• _REQUIRED WORK_
Give back, exactly and with nothing added, the lines that run from the one containing "Woensdag: 08.00 – 17.30 uur" to the final line below.

Records contained in a dataset
------------------------------------------------

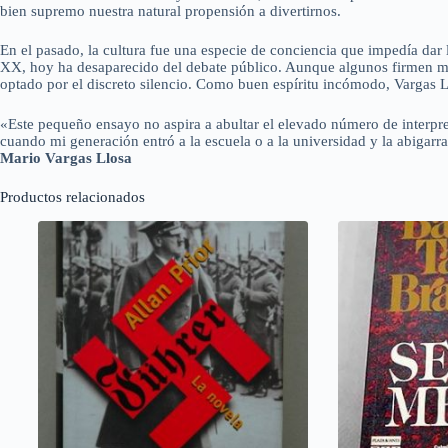
bien supremo nuestra natural propensión a divertirnos.
En el pasado, la cultura fue una especie de conciencia que impedía dar l
XX, hoy ha desaparecido del debate público. Aunque algunos firmen mani
optado por el discreto silencio. Como buen espíritu incómodo, Vargas L
«Este pequeño ensayo no aspira a abultar el elevado número de interpre
cuando mi generación entró a la escuela o a la universidad y la abigarr
Mario Vargas Llosa
Productos relacionados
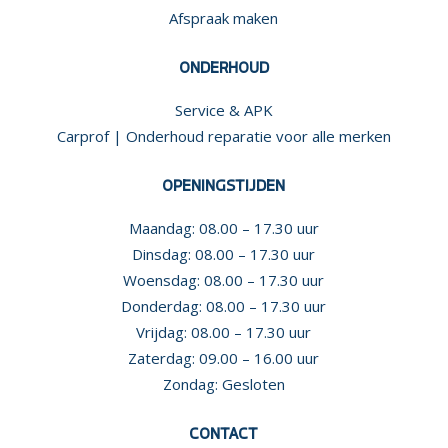
Afspraak maken
ONDERHOUD
Service & APK
Carprof | Onderhoud reparatie voor alle merken
OPENINGSTIJDEN
Maandag: 08.00 – 17.30 uur
Dinsdag: 08.00 – 17.30 uur
Woensdag: 08.00 – 17.30 uur
Donderdag: 08.00 – 17.30 uur
Vrijdag: 08.00 – 17.30 uur
Zaterdag: 09.00 – 16.00 uur
Zondag: Gesloten
CONTACT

------------------------------------------------

• _FINISHED EXERCISE_
Woensdag: 08.00 – 17.30 uur
Donderdag: 08.00 – 17.30 uur
Vrijdag: 08.00 – 17.30 uur
Zaterdag: 09.00 – 16.00 uur
Zondag: Gesloten
CONTACT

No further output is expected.